Just finished a series of paintings of mass murderers. A friend wants to put them on display but I think hanging’s too good for them.
Robber: *is literally robbing my house*
My dog: pls mister robber pet my belly pls
My children have acquired a keen sense for knowing exactly when I’m about to forget them at a store.
PRIEST: Is there any reason these two shouldn’t be wed?
ME: *from the back* SHE HOLDS ONTO CHECKS FOR MONTHS & THEN CASHES THEM UNEXPECTEDLY
Who needs whips and chains? Christian should have had Ana read Fifty Shades of Grey if he wanted to torture her.
WIFE: i want to get to the mall early to beat the crowd
ME: but if we wait *grabbing baseball bat* there’ll be more of them
[movie night]
5: what should we watch?
Me: anything you want
5 [opens every movie case revealing Space Jam DVD inside] not again dad
My 5-year-old talks to me about our solar system like I have no idea it exists, “do you know about the sun?

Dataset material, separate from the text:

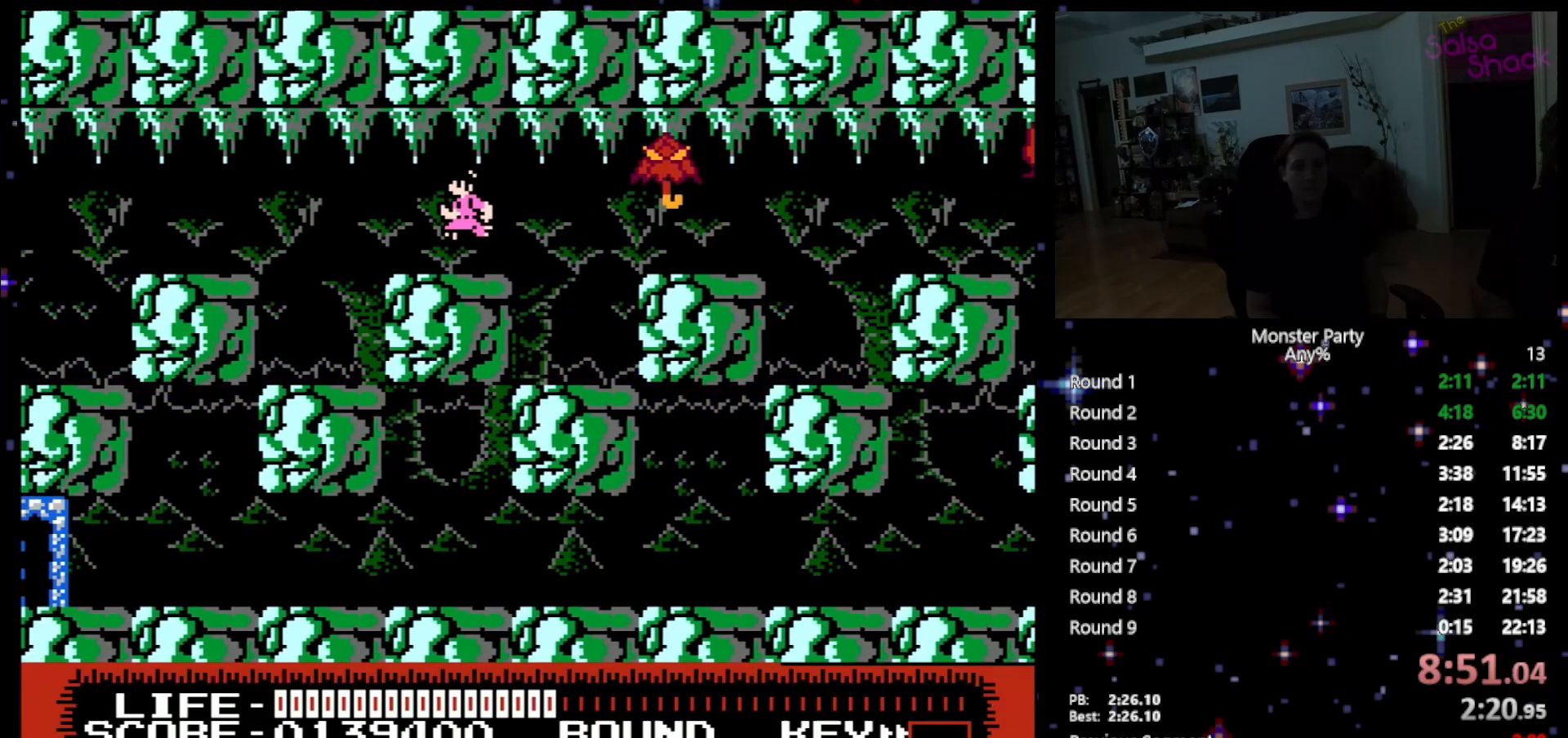
{"buttons": ["B"], "events": [[150, "DPAD_LEFT", "up"], [150, "DPAD_RIGHT", "down"], [233, "DPAD_RIGHT", "up"], [333, "B", "down"], [400, "B", "up"], [483, "B", "down"]]}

It’s a star.” Yeah I know. I was the one that told you about it.
I always thought that “same sex” marriage was what straight couples suffered from.
My 12 year old saw one tick at this cabin and now he’s requesting an airborne tactical extraction.
Two reasons I don’t trust people:
1. I don’t know them.
2. I know them.
Every time I go into the freezer I ritualistically sacrifice at least one piece of ice to the kitchen floor gods.
Me: And this small habitat is home to over 90% of the world’s bacteria
*tourists taking photos*
Me: Any questions? Yes. You there
Son: If you get these people to leave I’ll clean my room
A friend said she thinks she should buy her teen a chastity belt. I said try perming her bangs, that worked well for me when I was younger.
If she licks all the frosting off her face with a single 360 degree sweep of the tongue, she might be Scooby Doo.
Industrial strength nuclear powered leaf blowers make relocating your neighbors a snap. Just power it up and watch them roll away like human tumbleweeds.